Given records →
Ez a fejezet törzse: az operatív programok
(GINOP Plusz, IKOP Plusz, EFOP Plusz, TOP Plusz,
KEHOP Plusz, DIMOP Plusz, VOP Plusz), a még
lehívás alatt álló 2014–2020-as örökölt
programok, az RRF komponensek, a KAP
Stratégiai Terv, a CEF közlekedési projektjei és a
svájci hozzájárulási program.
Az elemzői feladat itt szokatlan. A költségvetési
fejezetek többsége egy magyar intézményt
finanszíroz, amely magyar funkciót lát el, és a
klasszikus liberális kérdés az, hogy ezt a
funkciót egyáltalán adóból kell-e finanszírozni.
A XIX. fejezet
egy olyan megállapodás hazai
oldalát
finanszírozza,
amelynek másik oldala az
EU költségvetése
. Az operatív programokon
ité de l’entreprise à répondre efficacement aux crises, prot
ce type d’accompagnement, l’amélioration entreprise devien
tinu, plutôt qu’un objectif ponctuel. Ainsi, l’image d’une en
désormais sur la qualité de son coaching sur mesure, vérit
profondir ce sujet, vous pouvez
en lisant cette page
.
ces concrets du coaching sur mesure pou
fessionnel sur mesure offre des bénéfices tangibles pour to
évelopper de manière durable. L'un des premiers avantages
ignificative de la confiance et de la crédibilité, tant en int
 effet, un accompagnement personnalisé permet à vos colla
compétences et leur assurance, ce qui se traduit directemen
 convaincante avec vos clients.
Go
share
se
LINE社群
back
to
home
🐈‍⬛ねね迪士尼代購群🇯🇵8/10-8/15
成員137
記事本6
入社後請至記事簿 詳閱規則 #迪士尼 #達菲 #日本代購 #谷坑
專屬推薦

Task details → A word-for-word repeat of the full data is needed.

Answer →
Ez a fejezet törzse: az operatív programok
(GINOP Plusz, IKOP Plusz, EFOP Plusz, TOP Plusz,
KEHOP Plusz, DIMOP Plusz, VOP Plusz), a még
lehívás alatt álló 2014–2020-as örökölt
programok, az RRF komponensek, a KAP
Stratégiai Terv, a CEF közlekedési projektjei és a
svájci hozzájárulási program.
Az elemzői feladat itt szokatlan. A költségvetési
fejezetek többsége egy magyar intézményt
finanszíroz, amely magyar funkciót lát el, és a
klasszikus liberális kérdés az, hogy ezt a
funkciót egyáltalán adóból kell-e finanszírozni.
A XIX. fejezet
egy olyan megállapodás hazai
oldalát
finanszírozza,
amelynek másik oldala az
EU költségvetése
. Az operatív programokon
ité de l’entreprise à répondre efficacement aux crises, prot
ce type d’accompagnement, l’amélioration entreprise devien
tinu, plutôt qu’un objectif ponctuel. Ainsi, l’image d’une en
désormais sur la qualité de son coaching sur mesure, vérit
profondir ce sujet, vous pouvez
en lisant cette page
.
ces concrets du coaching sur mesure pou
fessionnel sur mesure offre des bénéfices tangibles pour to
évelopper de manière durable. L'un des premiers avantages
ignificative de la confiance et de la crédibilité, tant en int
 effet, un accompagnement personnalisé permet à vos colla
compétences et leur assurance, ce qui se traduit directemen
 convaincante avec vos clients.
Go
share
se
LINE社群
back
to
home
🐈‍⬛ねね迪士尼代購群🇯🇵8/10-8/15
成員137
記事本6
入社後請至記事簿 詳閱規則 #迪士尼 #達菲 #日本代購 #谷坑
專屬推薦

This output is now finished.